Коллинз был большим другом Чарльза Диккенса. Последний, будучи на двенадцать лет старше, давал ему ценнейшие советы по части редактуры, подчас впадая в отчаяние от сумасбродств своего протеже. Коллинза все звали Уилки (предпочитая это имя первому — Уильям), одевался он кричаще и ярко и — к вящему своему позору — жил одновременно с двумя женщинами, не женясь ни на той ни на другой. Диккенса беспокоило, что своим поведением его юный друг бросает вызов буржуазному обществу и без нужды оскорбляет его.

Коллинз решительно отрицал, что заимствует сюжеты из реальной полицейской хроники, но литературные критики, разумеется, сумели отыскать достаточно доказательств несостоятельности притязаний Коллинза на оригинальность. Источником вдохновения для «Женщины в белом» стало громкое преступление, совершенное во Франции. Сюжет романа строится вокруг подлого дела: молодую женщину закрывают в сумасшедший дом, одновременно объявляя ее умершей с целью получить наследство. Основанием служит ее внешнее сходство с незаконнорожденной единокровной сестрой, ранее находившейся в той же психиатрической лечебнице.

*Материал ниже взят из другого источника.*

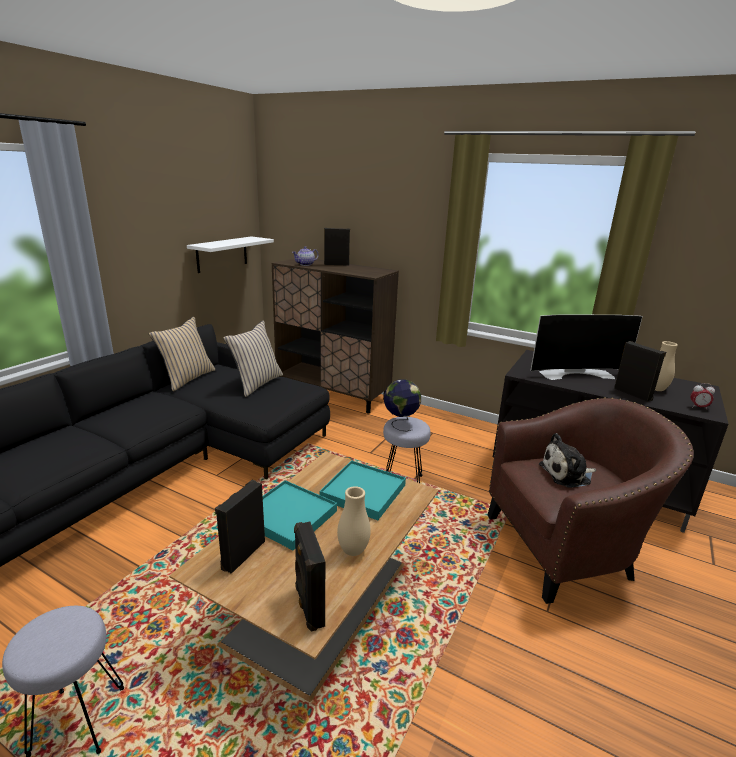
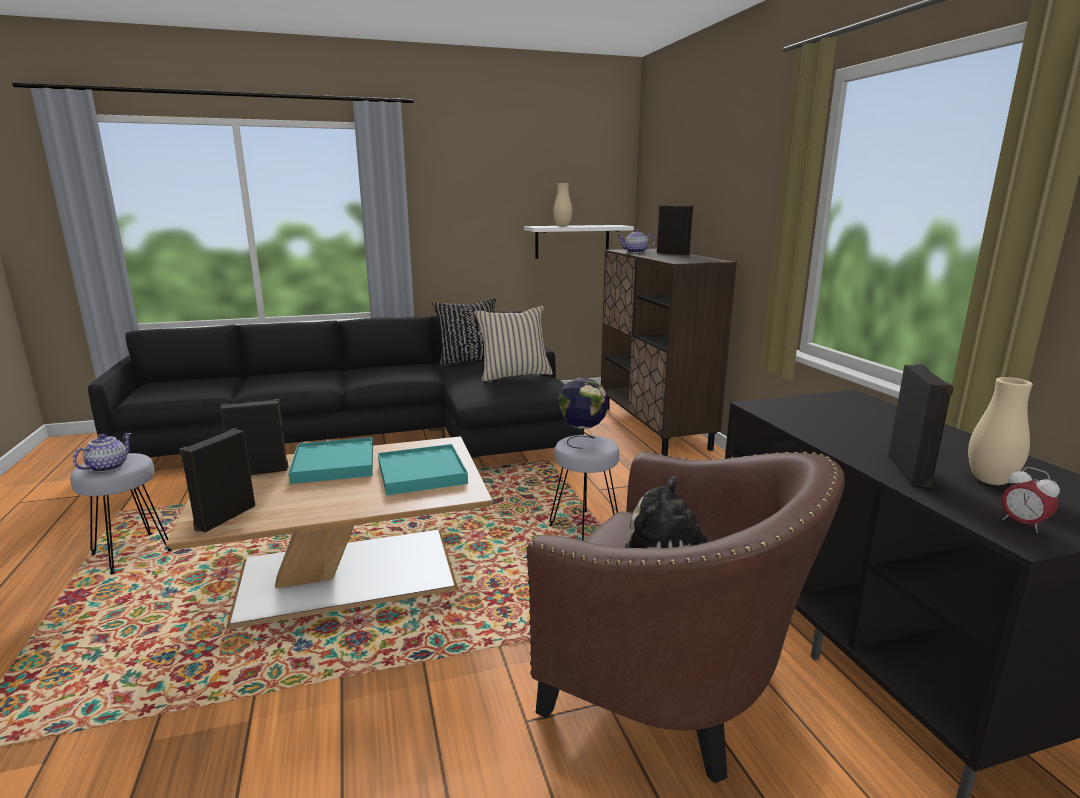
camera: 45 degrees right, 5 degrees down
beige pillow [149,317,216,391] -> black pillow [432,297,496,366]
beige vase [337,486,371,556] -> beige vase moved to [553,183,572,226]
television [530,315,643,380] -> none
none -> teapot [73,433,132,472]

Преступление раскрывает молодой учитель рисования в паре с неподражаемой Мэриан Голкомб, второй единокровной сестрой героини. Мэриан разоблачает преступный сговор двух негодяев, подслушав их беседу, но заболевает жестокой лихорадкой, а выздоровев, подкупает служительницу лечебницы и освобождает сестру, после чего помогает герою выяснить, что сам преступник рожден вне брака, а потому не имеет прав ни на наследство, ни на какое-либо положение в обществе. Она проделывает все это энергично, убежденно и с легкостью, до того очаровывающей, вопреки тому, что — увы! — «некрасива»[18], что у нее «темный пушок над верхней губой… большой, энергичный, почти мужской рот», а талия не «изуродована корсетом». Несмотря на все эти как бы недостатки, у Мэриан было «умное, оживленное, открытое лицо». Критик Джон Сазерленд называет ее «одним из прекраснейших созданий во всей викторианской литературе».

Авторам сенсационных романов особенно удавались образы женщин, преступавших нормы современной морали, и в этом искусстве Уилки Коллинз был большим мастером. Точно так же, как он использовал в своих произведениях хронику реальных событий, он рисовал женские образы, обращаясь к своему опыту отношений с женщинами и благодаря знанию женской психологии. Наверное, лучше всего это проявилось в «Армадэле», в частности в образе его героини мисс Лидии Гуильт, безнравственной, но чрезвычайно яркой личности. Порочность ее характера подчеркивается не только говорящей фамилией (изменив всего лишь одну букву в этой фамилии, мы получим слово guilt — «вина»), но и цветом ее ослепительно-рыжих волос.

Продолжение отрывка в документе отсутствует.